## SELECTED TEXT
------
The tree is on the side of the road.
The needles have been swept up. The ornaments are stored, the Nativity scene boxed, the light strands carefully rewound.
The center of the room where the tree stood all month is conspicuously empty. “Looks great,” my husband says with a tone of accomplishment. He does not come from a sentimental family like I do.
“It’s so sad,” I say. “Christmas is over.”
Christmas has always been my favorite time of the year. As a kid, of course, it’s a time of magic. Natural laws are broken in order for mystical beings to deliver presents especially for you. Songs and movies reinforce the excitement as the days count down to the sacred climax of Christmas morning. You nearly leap for joy every time an adult asks if you’re ready for Santa to arrive.
Even when you learn who brings the presents Christmas morning, a trace of magic remains. The traditions, the food, the family. After I moved out, I was still the enthusiastic Christmas decorator in my dorm halls and rental apartments. Bags of extra lights and mantel trimmings came with me to new cities. I embroidered my roommates’ names on stockings and competed with myself to outdo last years’ perfect gifts. I blasted Mannheim Steamroller CDs over Thanksgiving break with my mom as we hung up decades-old ornaments.
Putting up the tree is a boisterous event. Taking down the tree is a silent resignation to January.
The colorful lights that illuminated the long January nights get put away. The enchanting December snow gets dirty along the roadside. Work starts up again after New Year’s Day, and normal life begins its grind.
What do you fill that little emptiness with after Christmas is over?
A more pious one than I would insist that the post-Christmas blues are misguided. That the newborn king we spent Advent awaiting has finally arrived. That the celebration of Jesus’ birth should be always ongoing in our hearts. That the manger is empty because he grew up and saved us.
This is all beautiful and true, but I’d be lying if I said that changed a thing about how I feel after Christmas. I can’t claim that Jesus is the main reason for my love of the holiday season. I’ve been commercialized just like the rest of us. And aside from a few moments during Lent, Christ’s continued presence on earth isn’t particularly tangible to me from February to November.
I like the lights. I like the gift-shopping. I like the colorful paper and the piney smell. I love the sweaters and the songs and the lists and the elaborate meals. I just love Christmastime, in all of its pagan and commercial and irreligious cultural packaging.
My dad loved Christmas and had his decorating plan down to a science. Open up old boxes of Sheppard Christmas lights and you’ll find 1990 diagrams of which bush gets which strands, where to hang the star over the yard Nativity, and how to give the angel an aura of glory with a few extra lights coiled around the shrubbery. Christmas morning home videos featured us kids sitting on duct-taped markers around the tree to make sure we stayed in-frame, with my dad’s voice directing us from behind the tripod and reminding us to show our presents to the camera.
------
## DATA

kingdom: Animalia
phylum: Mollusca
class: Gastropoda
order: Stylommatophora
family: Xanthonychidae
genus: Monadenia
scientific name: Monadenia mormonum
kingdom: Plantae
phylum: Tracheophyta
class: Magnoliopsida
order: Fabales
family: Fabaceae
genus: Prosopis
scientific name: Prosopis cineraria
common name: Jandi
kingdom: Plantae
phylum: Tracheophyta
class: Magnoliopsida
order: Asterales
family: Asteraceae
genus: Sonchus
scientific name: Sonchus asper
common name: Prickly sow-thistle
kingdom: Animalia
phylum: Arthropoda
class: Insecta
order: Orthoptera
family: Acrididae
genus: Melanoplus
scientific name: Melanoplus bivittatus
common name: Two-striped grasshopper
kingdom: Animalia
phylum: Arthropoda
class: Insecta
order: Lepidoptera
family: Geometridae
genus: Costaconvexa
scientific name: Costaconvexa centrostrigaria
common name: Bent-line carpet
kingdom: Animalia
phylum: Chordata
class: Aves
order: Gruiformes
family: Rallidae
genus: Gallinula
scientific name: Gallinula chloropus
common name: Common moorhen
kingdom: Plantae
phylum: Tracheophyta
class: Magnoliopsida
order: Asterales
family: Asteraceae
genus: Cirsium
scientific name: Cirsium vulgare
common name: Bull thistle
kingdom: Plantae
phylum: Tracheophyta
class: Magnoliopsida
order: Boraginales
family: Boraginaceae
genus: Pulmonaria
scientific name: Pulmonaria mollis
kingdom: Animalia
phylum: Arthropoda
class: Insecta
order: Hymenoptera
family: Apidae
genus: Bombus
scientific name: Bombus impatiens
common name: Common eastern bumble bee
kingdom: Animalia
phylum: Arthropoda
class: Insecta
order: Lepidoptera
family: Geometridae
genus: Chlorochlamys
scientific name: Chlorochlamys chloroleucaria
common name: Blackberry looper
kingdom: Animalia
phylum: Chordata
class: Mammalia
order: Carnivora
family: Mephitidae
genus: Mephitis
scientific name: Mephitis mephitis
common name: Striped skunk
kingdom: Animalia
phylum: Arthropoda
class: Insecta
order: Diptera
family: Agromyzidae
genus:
------
## TASKS TO PERFORM
**1)** In the essay about taking down the Christmas tree, whose CDs did the writer play over Thanksgiving break while hanging ornaments?
**2)** Continue the essay about taking down the Christmas tree, starting right after its final paragraph on the writer's father.

## ANSWERS TO THE TASKS
**1)** Mannheim Steamroller.

**2)**
My dad died two months before Christmas, and celebrating the holiday that year felt like going through the motions in an alternate universe. My sister and I drove to the tree farm alone. We picked out a beautiful blue spruce, which was always his favorite. The nice man working there told us, “I read about what happened in the paper. The tree’s on us this year.”
I was eight and had a habit of naming my Christmas trees. This one I called Abraham, and I made him my best friend that lonely Christmas. I told him about my grief and admired his beauty in our living room, next to my dad’s empty recliner. I was still excited for all the presents, but after they were opened that year, the tree looked bare with nothing under it. As New Year’s Day passed, I knew what was coming. More needles started falling, and my mom gently said, “I think it’s time to take it down.”
My attachment to the tree was deep. I pleaded and sobbed, but still, Abraham was dragged to the side of the road. I asked if I could leave one ornament or even a ribbon on his branches so he could remember me wherever he went.
My mom and my brother said no. “Nothing else can go with the tree,” they said. “It’s going to become mulch and fertilize the ground. It will help other things grow.”
That was little comfort to me then. Even now, I feel a sinking feeling when I see a Christmas tree on the side of the road. The most wonderful time of the year is finished. This year felt especially melancholy, being the second in a row that I couldn’t celebrate with my family.
But sometimes I think about mulch, if that really is what happens to our Christmas trees. I think about fertilizer. I wonder if the joy of the holiday gives some nutrients to help us make it through the rest of the year. I think about life from death, joy from sorrow. The sun staying up for a minute or so longer each day.
I don’t like January. Sometimes I still feel like that little girl mourning the end of Christmas. But I’ll try to take some of that holiday joy with me in my roots. I’ll try to look for reasons the rest of the year can be wonderful, too.
Laura graduated from Calvin in 2015 with a degree in art and writing. She lives in Toronto, Ontario, with her husband Josh and dog Rainy. She works as an IT support analyst and enjoys painting, rock climbing, and exploring the city.